-- Extracted entries follows --
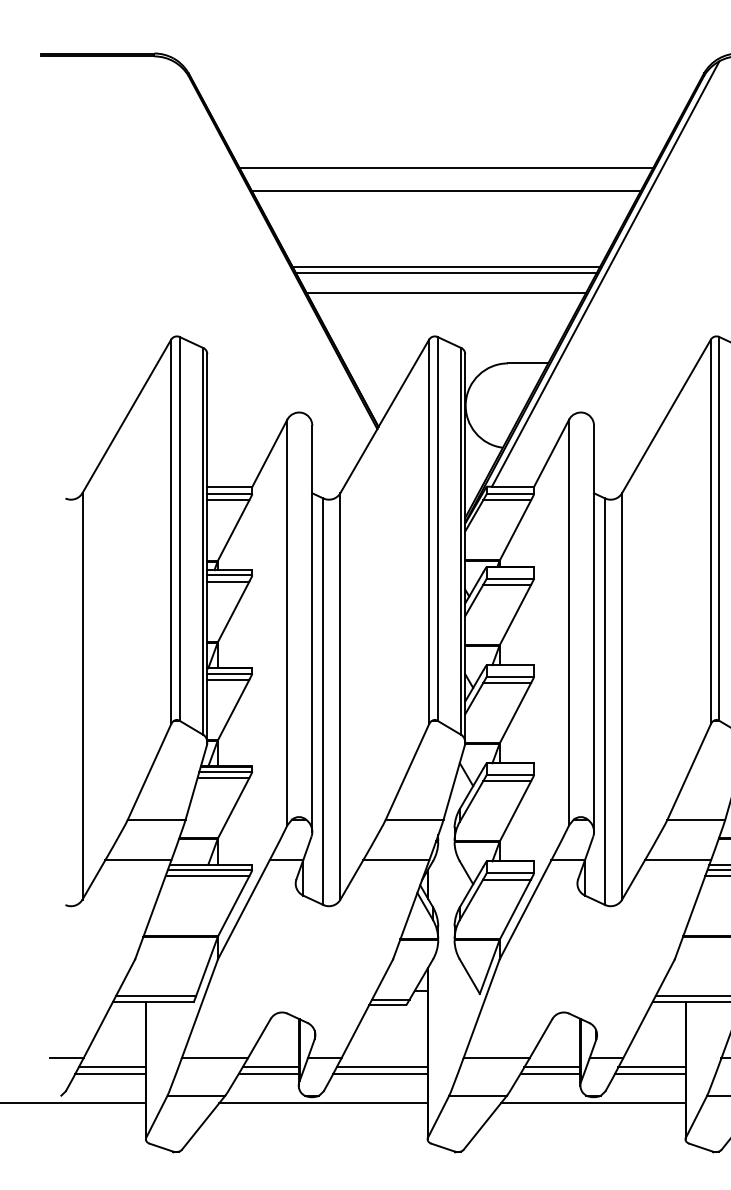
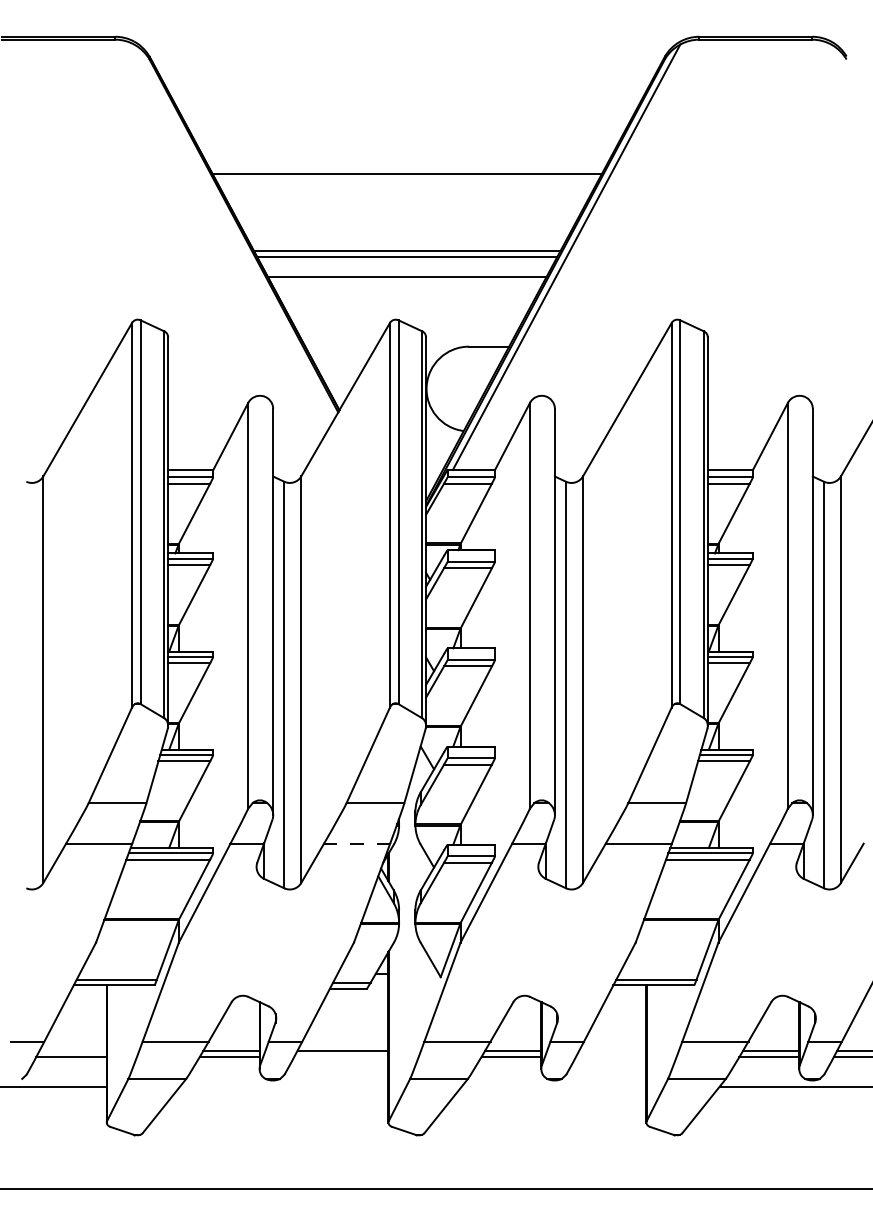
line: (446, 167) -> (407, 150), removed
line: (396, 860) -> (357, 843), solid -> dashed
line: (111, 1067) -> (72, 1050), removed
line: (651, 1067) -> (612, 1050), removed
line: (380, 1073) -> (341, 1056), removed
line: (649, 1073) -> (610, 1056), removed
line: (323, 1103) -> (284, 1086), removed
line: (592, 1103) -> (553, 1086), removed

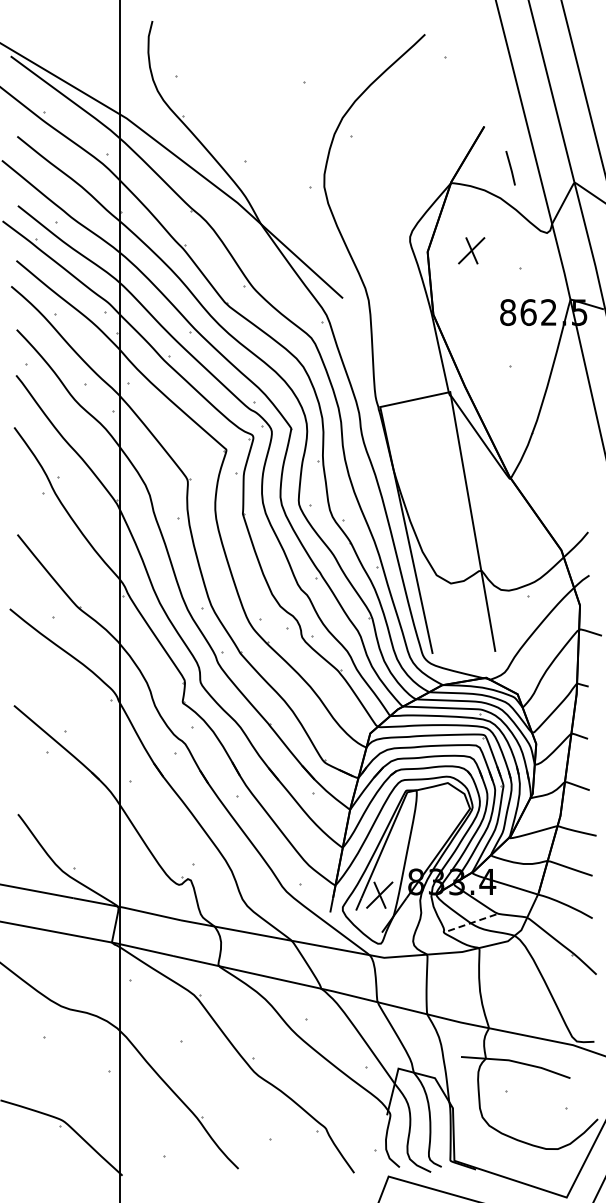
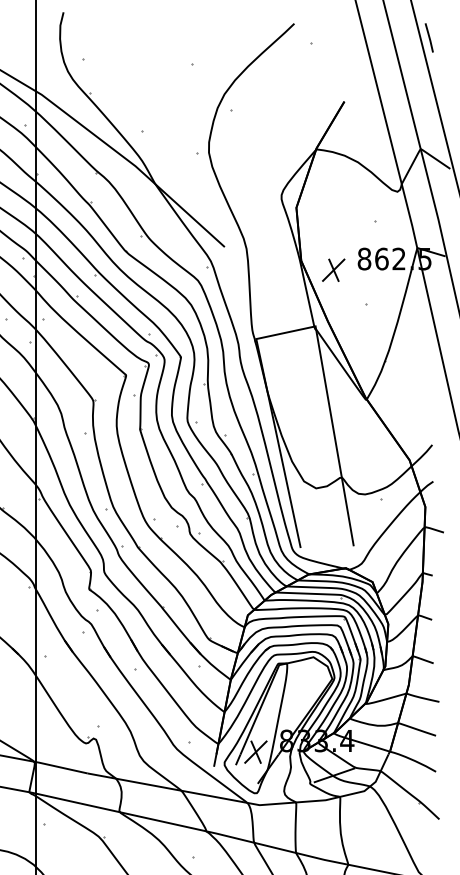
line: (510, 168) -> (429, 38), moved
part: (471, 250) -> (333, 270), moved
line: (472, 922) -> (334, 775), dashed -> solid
-- Extracted entries concluded --
> What the task asks: Every line above has to be output exactly; the pictures must be dropped.

> Task response:
line: (446, 167) -> (407, 150), removed
line: (396, 860) -> (357, 843), solid -> dashed
line: (111, 1067) -> (72, 1050), removed
line: (651, 1067) -> (612, 1050), removed
line: (380, 1073) -> (341, 1056), removed
line: (649, 1073) -> (610, 1056), removed
line: (323, 1103) -> (284, 1086), removed
line: (592, 1103) -> (553, 1086), removed

line: (510, 168) -> (429, 38), moved
part: (471, 250) -> (333, 270), moved
line: (472, 922) -> (334, 775), dashed -> solid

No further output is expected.